Vegetables are a source of healthy diet. They contain vital nutrients and vitamins. These nutrients are an integral part of our diet and they keep us healthy. Vegetables reduce the risk of chronic diseases.

They provide nutrients necessary for health and maintenance of our body.


  1. Most vegetables are naturally low in fat and calories. They don’t have cholesterol.

However, adding sauces might enhance fats, cholesterol.

Nutrients like 

  1. Potassium, dietary fibres, folic acid, vitamin a, vitamin c makes them special.
  2. Vegetables help regulate blood pressure. potassium available from vegetables help in this purpose.
  3. Dietary fibres are very important for ensuring an overall healthy diet. it helps reduce blood pressure levels and lowers risk of heart disease. Fibres from vegetables are important in ensuring a proper bowel function. They help in controlling constipation and diverticulosis. Fibres also provide a sense of fullness with few calories, making it ideal for dietary recommendation.
  4. Folic acids from vegan help the body to form red blood cells. Pregnant women are benefitted by the presence of folic acid in them. Folate helps neural tube defects, spina bifida, and anencephaly during fetal development.
  5. Vitamin A helps cure nightblindess.

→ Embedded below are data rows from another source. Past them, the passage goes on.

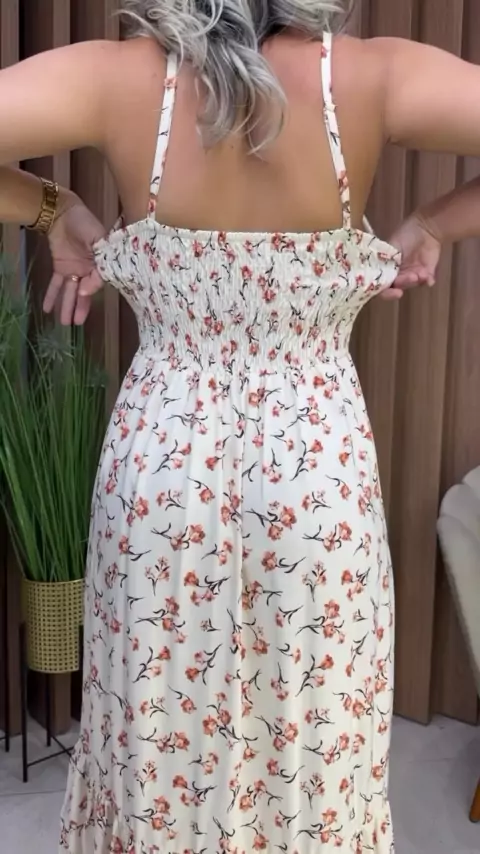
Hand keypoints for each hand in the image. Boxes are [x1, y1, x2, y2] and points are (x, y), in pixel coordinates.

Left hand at [43, 189, 106, 325]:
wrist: (63, 212)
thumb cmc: (85, 222)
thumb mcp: (97, 238)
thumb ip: (99, 259)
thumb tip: (89, 283)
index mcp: (102, 263)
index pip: (99, 280)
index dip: (91, 288)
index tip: (84, 293)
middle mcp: (90, 270)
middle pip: (85, 292)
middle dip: (80, 308)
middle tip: (77, 323)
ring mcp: (75, 270)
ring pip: (71, 292)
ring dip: (67, 306)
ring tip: (65, 323)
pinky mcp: (61, 268)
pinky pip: (57, 285)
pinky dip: (52, 296)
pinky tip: (48, 309)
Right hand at [381, 214, 441, 300]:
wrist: (426, 226)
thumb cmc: (405, 233)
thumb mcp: (391, 245)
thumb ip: (385, 259)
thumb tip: (380, 272)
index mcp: (387, 269)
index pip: (382, 287)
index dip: (387, 293)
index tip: (395, 291)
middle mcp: (398, 275)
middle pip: (398, 287)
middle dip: (405, 283)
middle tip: (412, 276)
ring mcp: (413, 275)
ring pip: (412, 286)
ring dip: (416, 282)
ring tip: (422, 273)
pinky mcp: (427, 273)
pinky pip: (427, 283)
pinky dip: (428, 281)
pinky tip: (429, 278)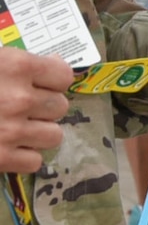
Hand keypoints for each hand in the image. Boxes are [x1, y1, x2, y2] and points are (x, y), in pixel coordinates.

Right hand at [0, 49, 77, 172]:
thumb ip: (22, 62)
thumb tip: (57, 62)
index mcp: (17, 66)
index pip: (64, 76)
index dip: (51, 81)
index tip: (36, 84)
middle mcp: (20, 98)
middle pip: (60, 107)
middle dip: (43, 108)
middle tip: (18, 108)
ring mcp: (10, 130)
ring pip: (54, 136)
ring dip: (37, 134)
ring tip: (14, 128)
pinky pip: (34, 162)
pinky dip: (21, 158)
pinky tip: (6, 147)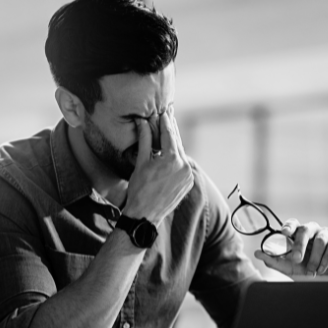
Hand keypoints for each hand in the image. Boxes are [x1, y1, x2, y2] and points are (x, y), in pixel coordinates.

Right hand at [124, 108, 193, 225]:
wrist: (145, 215)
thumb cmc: (139, 189)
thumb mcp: (141, 162)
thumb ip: (145, 140)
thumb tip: (143, 122)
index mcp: (171, 160)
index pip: (169, 135)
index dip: (165, 122)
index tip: (163, 112)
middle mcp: (184, 166)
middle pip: (177, 143)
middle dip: (171, 130)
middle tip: (168, 116)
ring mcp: (188, 176)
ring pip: (181, 154)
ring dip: (174, 144)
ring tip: (168, 133)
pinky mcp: (188, 183)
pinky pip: (183, 166)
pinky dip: (177, 158)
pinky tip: (170, 153)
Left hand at [254, 220, 327, 277]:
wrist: (324, 284)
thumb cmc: (305, 272)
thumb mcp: (287, 268)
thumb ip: (273, 260)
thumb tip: (257, 253)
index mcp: (298, 235)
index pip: (292, 224)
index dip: (289, 226)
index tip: (285, 232)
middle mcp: (312, 231)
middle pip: (305, 230)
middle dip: (300, 245)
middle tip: (296, 259)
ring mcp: (326, 234)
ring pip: (319, 239)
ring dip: (314, 257)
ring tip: (312, 271)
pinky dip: (326, 258)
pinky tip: (322, 268)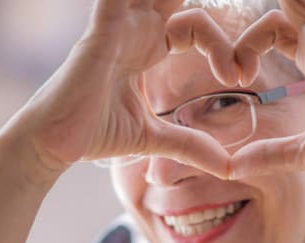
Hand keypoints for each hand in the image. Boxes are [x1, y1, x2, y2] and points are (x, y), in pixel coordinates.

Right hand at [15, 0, 239, 177]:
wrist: (53, 144)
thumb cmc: (94, 134)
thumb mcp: (153, 137)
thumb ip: (189, 144)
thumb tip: (227, 166)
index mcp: (148, 48)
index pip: (196, 26)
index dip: (222, 47)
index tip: (240, 77)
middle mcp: (135, 31)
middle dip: (204, 15)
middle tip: (250, 15)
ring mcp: (118, 27)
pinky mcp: (103, 30)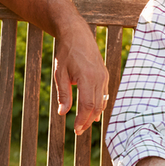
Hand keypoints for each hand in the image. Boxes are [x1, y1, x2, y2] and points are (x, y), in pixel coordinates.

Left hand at [53, 19, 108, 133]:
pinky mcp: (104, 74)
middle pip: (96, 107)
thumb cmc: (66, 53)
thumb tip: (62, 113)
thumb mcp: (60, 73)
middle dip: (87, 121)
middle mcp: (99, 78)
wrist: (76, 33)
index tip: (75, 130)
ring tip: (84, 125)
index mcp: (87, 78)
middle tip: (78, 132)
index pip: (87, 106)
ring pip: (101, 102)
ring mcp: (103, 76)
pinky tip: (93, 113)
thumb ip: (63, 94)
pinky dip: (99, 105)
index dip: (82, 120)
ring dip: (94, 115)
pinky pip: (103, 94)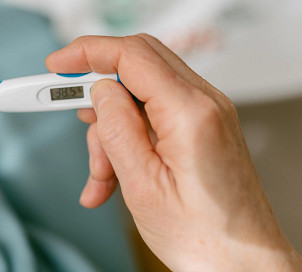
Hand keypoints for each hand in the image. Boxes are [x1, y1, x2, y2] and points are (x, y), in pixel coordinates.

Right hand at [46, 35, 301, 271]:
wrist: (245, 265)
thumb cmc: (205, 239)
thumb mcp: (142, 186)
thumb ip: (117, 127)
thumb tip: (100, 90)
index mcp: (191, 112)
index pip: (132, 55)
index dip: (87, 52)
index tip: (55, 63)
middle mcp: (205, 103)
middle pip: (136, 64)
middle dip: (95, 89)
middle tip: (65, 108)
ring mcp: (205, 114)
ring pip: (139, 94)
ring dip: (109, 128)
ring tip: (101, 174)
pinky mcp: (200, 128)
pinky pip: (152, 116)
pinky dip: (126, 138)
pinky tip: (113, 177)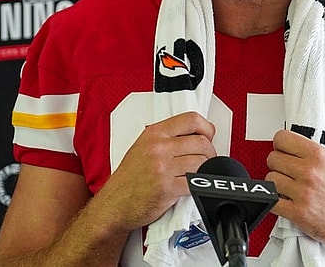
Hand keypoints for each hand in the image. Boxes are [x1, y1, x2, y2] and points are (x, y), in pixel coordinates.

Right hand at [96, 112, 216, 232]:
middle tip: (206, 159)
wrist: (114, 204)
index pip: (191, 119)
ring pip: (202, 162)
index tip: (208, 135)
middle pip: (201, 142)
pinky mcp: (167, 188)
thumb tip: (195, 135)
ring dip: (205, 170)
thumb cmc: (128, 179)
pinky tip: (191, 186)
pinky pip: (195, 182)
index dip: (206, 128)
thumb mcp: (143, 147)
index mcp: (154, 134)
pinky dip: (198, 185)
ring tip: (198, 174)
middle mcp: (158, 148)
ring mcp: (162, 167)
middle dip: (209, 152)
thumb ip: (167, 139)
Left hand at [264, 130, 324, 249]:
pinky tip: (285, 201)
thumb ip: (319, 152)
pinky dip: (275, 202)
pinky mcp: (298, 213)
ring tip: (287, 187)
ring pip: (271, 179)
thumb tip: (301, 146)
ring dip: (276, 183)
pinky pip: (273, 202)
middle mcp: (309, 172)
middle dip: (278, 165)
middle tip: (286, 171)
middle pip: (273, 159)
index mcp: (318, 155)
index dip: (280, 145)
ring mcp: (303, 193)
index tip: (282, 150)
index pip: (282, 139)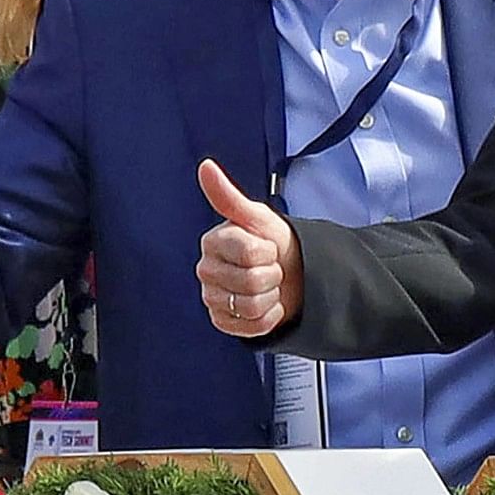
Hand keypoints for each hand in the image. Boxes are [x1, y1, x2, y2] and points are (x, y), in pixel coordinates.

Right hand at [194, 161, 302, 338]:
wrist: (289, 272)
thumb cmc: (272, 242)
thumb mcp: (257, 216)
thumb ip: (228, 195)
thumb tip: (206, 167)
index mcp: (212, 243)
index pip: (248, 253)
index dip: (267, 251)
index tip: (266, 247)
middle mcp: (207, 271)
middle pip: (251, 282)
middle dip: (271, 275)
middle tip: (269, 267)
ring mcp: (213, 298)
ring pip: (251, 306)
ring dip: (270, 297)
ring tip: (267, 286)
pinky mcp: (223, 322)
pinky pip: (252, 326)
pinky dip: (268, 317)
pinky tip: (265, 304)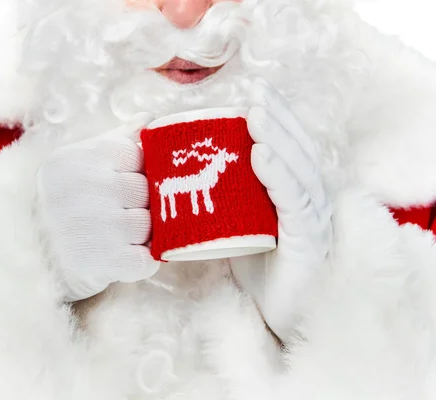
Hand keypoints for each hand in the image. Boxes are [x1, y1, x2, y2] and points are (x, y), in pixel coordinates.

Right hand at [37, 116, 159, 301]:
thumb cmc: (56, 201)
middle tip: (112, 213)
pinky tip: (117, 256)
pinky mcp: (105, 261)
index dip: (133, 172)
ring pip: (149, 225)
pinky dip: (139, 262)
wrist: (19, 253)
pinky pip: (146, 259)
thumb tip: (147, 119)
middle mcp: (91, 188)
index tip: (114, 184)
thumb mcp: (75, 161)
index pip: (138, 156)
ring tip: (111, 237)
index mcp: (83, 157)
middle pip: (146, 191)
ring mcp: (99, 227)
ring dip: (137, 235)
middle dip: (136, 204)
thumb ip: (115, 140)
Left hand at [230, 78, 332, 339]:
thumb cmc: (261, 268)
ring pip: (297, 171)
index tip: (255, 96)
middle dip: (277, 120)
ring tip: (256, 116)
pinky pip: (294, 203)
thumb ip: (228, 201)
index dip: (278, 120)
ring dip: (277, 140)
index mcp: (296, 193)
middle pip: (297, 151)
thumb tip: (188, 178)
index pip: (290, 149)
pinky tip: (261, 156)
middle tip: (256, 94)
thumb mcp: (241, 226)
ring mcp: (313, 219)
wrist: (282, 312)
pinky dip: (278, 176)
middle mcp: (310, 200)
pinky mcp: (308, 240)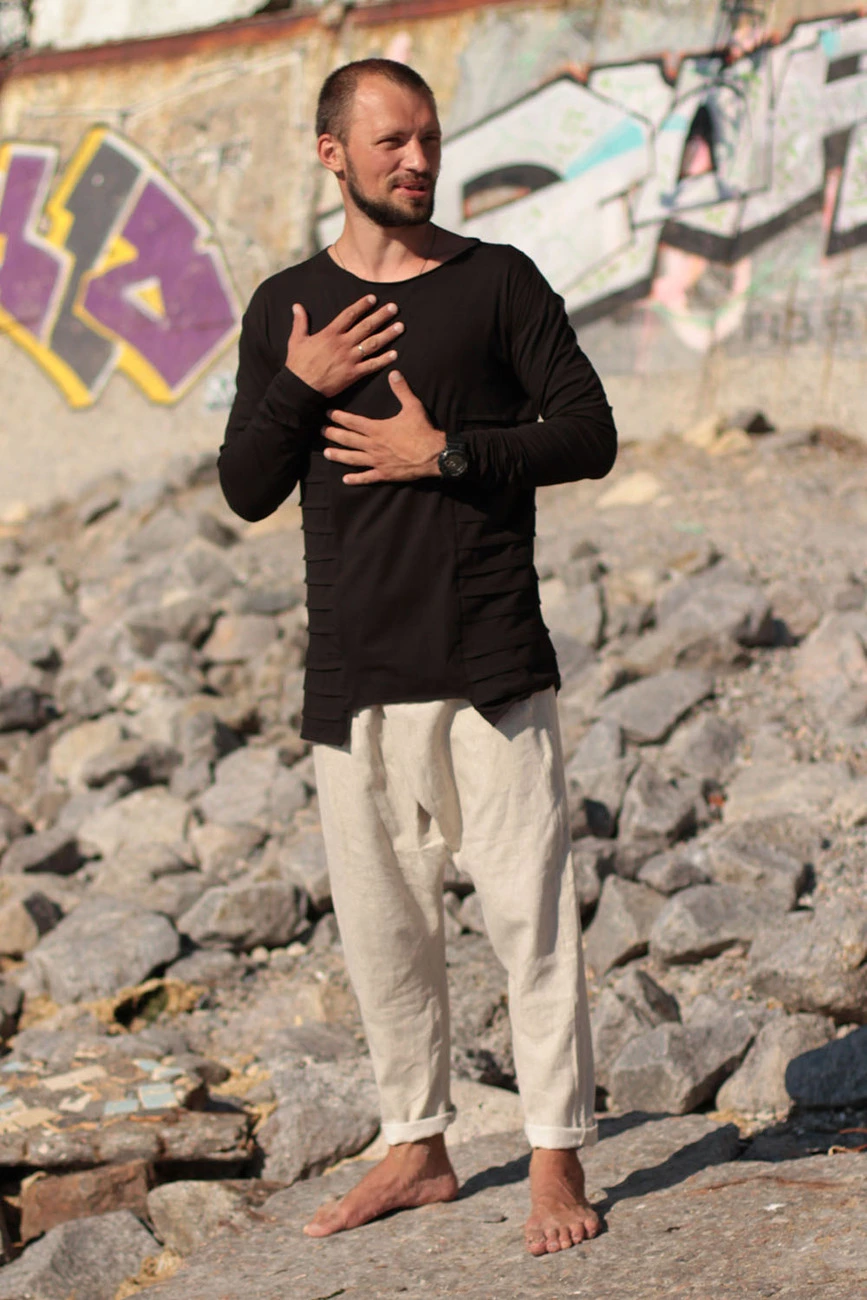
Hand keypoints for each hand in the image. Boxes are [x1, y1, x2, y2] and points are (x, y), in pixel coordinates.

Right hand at [286, 295, 403, 397]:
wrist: (300, 388)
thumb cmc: (297, 364)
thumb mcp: (297, 340)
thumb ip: (300, 322)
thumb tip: (297, 306)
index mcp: (330, 334)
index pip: (349, 315)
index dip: (362, 305)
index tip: (373, 299)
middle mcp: (342, 344)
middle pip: (366, 326)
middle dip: (381, 316)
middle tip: (394, 308)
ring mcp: (349, 359)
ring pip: (372, 344)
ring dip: (388, 335)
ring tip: (401, 327)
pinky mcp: (353, 374)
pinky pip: (371, 366)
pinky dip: (383, 360)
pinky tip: (395, 354)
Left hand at [323, 371, 445, 483]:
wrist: (435, 455)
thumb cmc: (423, 431)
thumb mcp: (413, 407)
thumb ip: (401, 390)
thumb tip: (394, 373)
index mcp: (377, 429)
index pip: (353, 422)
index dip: (339, 417)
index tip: (327, 413)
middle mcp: (373, 446)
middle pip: (348, 439)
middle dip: (332, 434)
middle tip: (320, 431)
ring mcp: (377, 461)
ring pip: (352, 459)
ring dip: (338, 456)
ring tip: (326, 453)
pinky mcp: (384, 474)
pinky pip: (367, 477)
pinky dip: (356, 479)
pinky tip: (346, 479)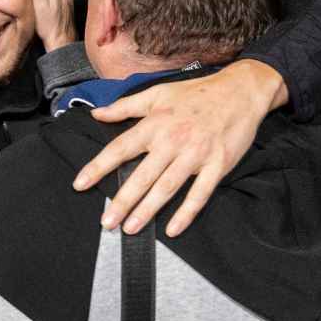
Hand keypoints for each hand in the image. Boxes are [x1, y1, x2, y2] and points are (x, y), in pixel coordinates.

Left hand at [73, 60, 288, 236]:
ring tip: (130, 228)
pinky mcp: (217, 165)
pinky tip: (172, 229)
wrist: (240, 91)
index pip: (120, 148)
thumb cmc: (195, 93)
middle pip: (142, 175)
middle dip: (122, 200)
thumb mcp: (157, 93)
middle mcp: (172, 140)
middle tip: (107, 221)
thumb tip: (97, 113)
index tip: (79, 184)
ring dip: (147, 210)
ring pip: (167, 187)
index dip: (98, 167)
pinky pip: (200, 194)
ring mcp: (196, 154)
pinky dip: (186, 213)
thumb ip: (125, 106)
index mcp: (155, 124)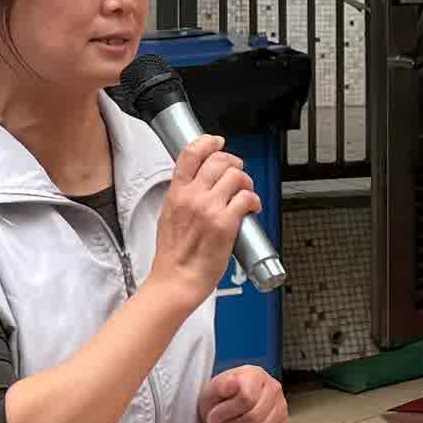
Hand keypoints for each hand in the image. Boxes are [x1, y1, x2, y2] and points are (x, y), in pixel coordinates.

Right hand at [146, 143, 255, 306]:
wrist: (176, 280)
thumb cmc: (173, 256)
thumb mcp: (168, 216)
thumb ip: (183, 197)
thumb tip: (199, 185)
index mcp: (176, 193)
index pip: (190, 153)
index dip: (208, 142)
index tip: (217, 142)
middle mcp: (192, 196)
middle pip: (219, 160)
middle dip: (233, 163)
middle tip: (238, 174)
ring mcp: (209, 208)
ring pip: (236, 176)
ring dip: (246, 182)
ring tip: (246, 194)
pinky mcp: (226, 223)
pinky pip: (247, 197)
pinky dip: (254, 200)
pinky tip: (252, 209)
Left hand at [201, 364, 286, 422]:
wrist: (224, 409)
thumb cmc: (220, 399)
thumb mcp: (211, 390)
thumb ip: (220, 386)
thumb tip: (232, 383)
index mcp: (256, 374)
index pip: (246, 398)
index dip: (226, 411)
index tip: (214, 413)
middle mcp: (273, 388)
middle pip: (253, 418)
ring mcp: (281, 407)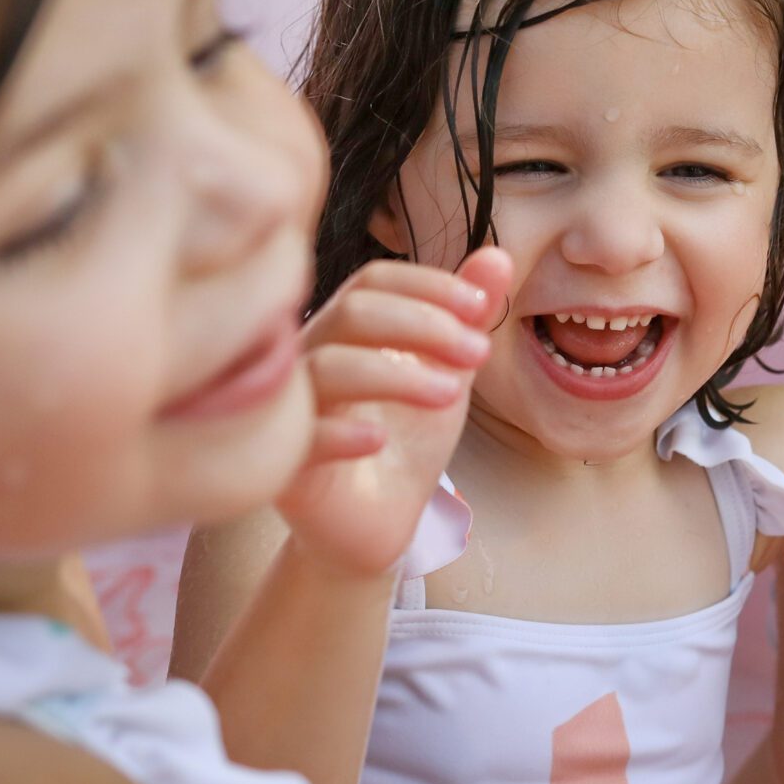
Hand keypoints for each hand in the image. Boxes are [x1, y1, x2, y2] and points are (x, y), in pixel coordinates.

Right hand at [273, 246, 511, 577]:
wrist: (376, 527)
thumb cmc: (402, 441)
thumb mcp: (446, 374)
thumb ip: (466, 318)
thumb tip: (498, 256)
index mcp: (343, 328)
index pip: (375, 279)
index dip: (428, 284)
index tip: (481, 306)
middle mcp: (308, 357)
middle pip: (353, 311)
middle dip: (423, 323)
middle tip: (479, 352)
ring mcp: (292, 410)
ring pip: (327, 367)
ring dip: (396, 373)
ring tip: (450, 393)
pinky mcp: (285, 465)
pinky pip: (300, 437)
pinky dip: (339, 432)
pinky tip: (378, 440)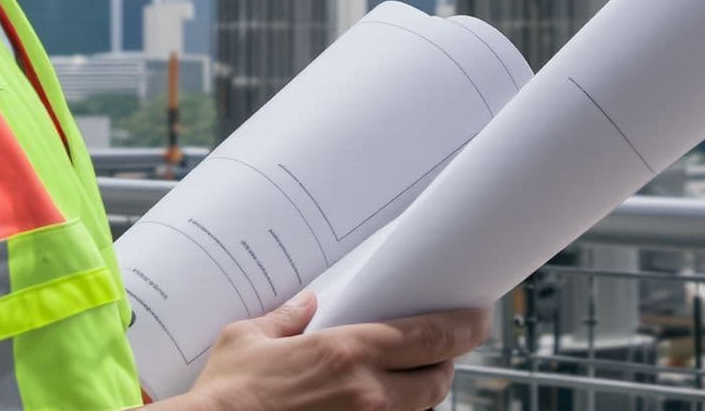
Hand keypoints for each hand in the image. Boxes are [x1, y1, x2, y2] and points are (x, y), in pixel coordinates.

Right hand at [168, 292, 489, 410]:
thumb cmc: (225, 393)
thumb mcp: (249, 339)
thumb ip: (285, 319)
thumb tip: (305, 305)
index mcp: (349, 351)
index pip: (431, 335)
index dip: (464, 326)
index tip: (478, 317)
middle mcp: (368, 393)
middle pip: (438, 379)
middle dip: (445, 364)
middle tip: (440, 351)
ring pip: (420, 410)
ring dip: (422, 394)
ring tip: (409, 380)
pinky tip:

Therefore, Vitamin A is required for ensuring good quality skin, eyes, and prevent them from infections.
  6. Vitamin c present in citrus fruits heal cuts and prevents scurvy, by ensuring proper and healthy dental conditions. This vitamin also helps adequate iron absorption in gums and keeps them strong.

Vegetables – Additional health benefits:-

  1. Including vegans and fruits as a part of an everyday diet reduces the risk of severe heart ailments like heart attack and stroke.
  2. Consuming a diet rich in vegetable prevents our body from becoming vulnerable to certain kinds of cancer.
  3. Vegetables having high content of dietary fibres reduce obesity and type 2 diabetes.
  4. Vegetables having higher content of potassium, reduces blood pressure and also reduce the risk of developing kidney stones and increases bone density. Moreover, this is important for elder individuals to deal with osteoporosis and other bone defects.
  5. Vegetables are highly recommended for dieting purposes because they have low-calorie content. Hence,this helps an individual for developing the habit of lower calorie intake.